— START Text passage —

The final menu for each mode says Copy to 0. To make it easy to use these options at a later time, change 0 to a number from 1 to 4 and then finish editing. This will save your time controls into one of the 4 slots which appear when you turn on the clock by pressing the red button.
Dave: The number of user modes is now up to 12. It is very important to understand and use the user modes provided on the chronos. These save your prefered settings for either 12 different modes or more than one setting for fewer modes. Once you choice is copied to a user mode, it is saved when you power off the clock, otherwise you have to start over again in the main menu. Since the current main menu holds about 80 different modes, you really don't want to go there more often than necessary. For example my current settings are:
- 30 minute absolute timing, mose SD-1
- 40 minute absolute timing, mode SD-1
- 20 second byo-yomi with a 10 minute non-spilling byo-yomi period, mode AN-1A
- 9 second byo-yomi with a 15 minute non-spilling byo-yomi period, mode CH-A1
- 10/10 Fischer timing (10 minute initial time with 10 second increment), mode CH-P5
- 15/15 Fischer timing (15 minute initial time with 15 second increment), mode CH-P5
- 5/12 Fischer timing (5 minute initial time with 12 second increment), mode GO-P2
- 10/10 Capped Fischer timing (10 minute initial time that is capped at 10 minutes with 10 second increment), mode CH-P4
- 2 minute hourglass timing, mode CH-H1
- 5 minute hourglass timing, mode CH-H2
- 10/15 Bronstein timing (10 minute initial time with 15 second spilling increment, mode AD-1
- 15 second byo-yomi with a 10 minute non-spilling byo-yomi period, mode GO-A2
Note that setting time or number of moves to zero is equivalent to setting it to the highest value: setting a timer with the format x:yz to 0:00 will give 10 minutes. Similarly, setting a 2-digit move counter to 00 will be interpreted as 100 moves. Therefore, in most modes you cannot turn off a timer or a move counter: try setting them to 1 second or 1 move instead.
Choose the mode go - J1. The first screen is the main time allotted to each player. The next screen is the total amount of byoyomi. In this mode, each byoyomi period is one minute long, so if you move within the minute, you get it back, otherwise it is gone. The next screen is the beep and LED options, followed by beep at end. Next comes beep at tc (time control) -- turn this on if you want the clock to beep when byoyomi time begins. The following menu is the halt at end option. After this is the byo beeps menu. The clock will beep when you are in the last seconds of a byoyomi block. The byo beeps option lets you set how many seconds the clock should beep. The next option is dbl beeps. Turn this on if you want the beeps ending each period to be double, to set them apart from normal time control beeps.
go - J2 is similar to go - J1 but with finer byoyomi control: after setting the main time, you will see a display like 05 - 0:30. The first number sets the number of byoyomi periods, the second number sets the length of each byoyomi period. The rest of the options are the same as go - J1. The cost of this extra control over byoyomi is the main time in go - J2 can go 'only' to 9:59:59, while go - J1 can go to 99:59:59, for people who like to do too much thinking.

— END Text passage —

Written request: Summarize the game clock text in two sentences.

— START Records —

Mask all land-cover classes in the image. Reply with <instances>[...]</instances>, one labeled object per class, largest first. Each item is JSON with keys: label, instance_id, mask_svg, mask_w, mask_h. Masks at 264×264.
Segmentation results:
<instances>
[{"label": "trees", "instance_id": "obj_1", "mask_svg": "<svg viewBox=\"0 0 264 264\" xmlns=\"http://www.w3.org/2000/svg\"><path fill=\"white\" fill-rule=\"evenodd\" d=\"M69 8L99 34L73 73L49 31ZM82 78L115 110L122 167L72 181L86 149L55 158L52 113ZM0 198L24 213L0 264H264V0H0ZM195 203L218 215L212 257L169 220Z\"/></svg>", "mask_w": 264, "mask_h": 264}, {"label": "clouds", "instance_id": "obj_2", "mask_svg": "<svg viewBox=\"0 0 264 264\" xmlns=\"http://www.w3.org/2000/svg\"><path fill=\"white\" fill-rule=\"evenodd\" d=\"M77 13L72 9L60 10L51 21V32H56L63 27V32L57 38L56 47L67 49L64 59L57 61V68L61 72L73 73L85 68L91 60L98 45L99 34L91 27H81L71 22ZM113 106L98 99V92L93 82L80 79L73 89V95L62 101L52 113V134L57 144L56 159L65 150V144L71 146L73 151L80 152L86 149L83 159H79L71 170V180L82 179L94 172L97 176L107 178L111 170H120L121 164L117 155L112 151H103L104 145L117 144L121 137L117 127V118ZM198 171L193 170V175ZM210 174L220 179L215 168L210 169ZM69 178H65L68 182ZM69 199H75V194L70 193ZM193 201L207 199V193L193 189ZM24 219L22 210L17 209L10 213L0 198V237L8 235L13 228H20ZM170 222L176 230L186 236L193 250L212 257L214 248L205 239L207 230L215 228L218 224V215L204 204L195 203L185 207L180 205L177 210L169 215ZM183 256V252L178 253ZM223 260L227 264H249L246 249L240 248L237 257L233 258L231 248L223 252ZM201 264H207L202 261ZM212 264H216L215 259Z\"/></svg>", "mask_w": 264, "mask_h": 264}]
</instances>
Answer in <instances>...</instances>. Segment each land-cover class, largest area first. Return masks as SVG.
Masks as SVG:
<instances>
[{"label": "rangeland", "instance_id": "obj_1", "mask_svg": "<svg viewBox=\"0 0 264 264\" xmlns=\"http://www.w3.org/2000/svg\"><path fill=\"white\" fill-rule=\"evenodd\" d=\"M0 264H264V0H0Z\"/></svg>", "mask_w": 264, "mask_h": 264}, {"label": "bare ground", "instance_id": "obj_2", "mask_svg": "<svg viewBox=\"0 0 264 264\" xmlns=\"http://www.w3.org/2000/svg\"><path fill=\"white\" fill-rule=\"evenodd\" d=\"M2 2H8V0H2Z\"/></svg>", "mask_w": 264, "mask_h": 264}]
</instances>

— END Records —

Response to the exercise: Copying a mode's settings to a user mode saves them when the clock is powered off, so you don't have to go back to the main menu of about 80 modes. Setting a timer or move counter to zero gives its highest value, and while go - J1 and go - J2 both use byoyomi, go - J2 lets you set the number and length of byoyomi periods at the cost of a lower maximum main time.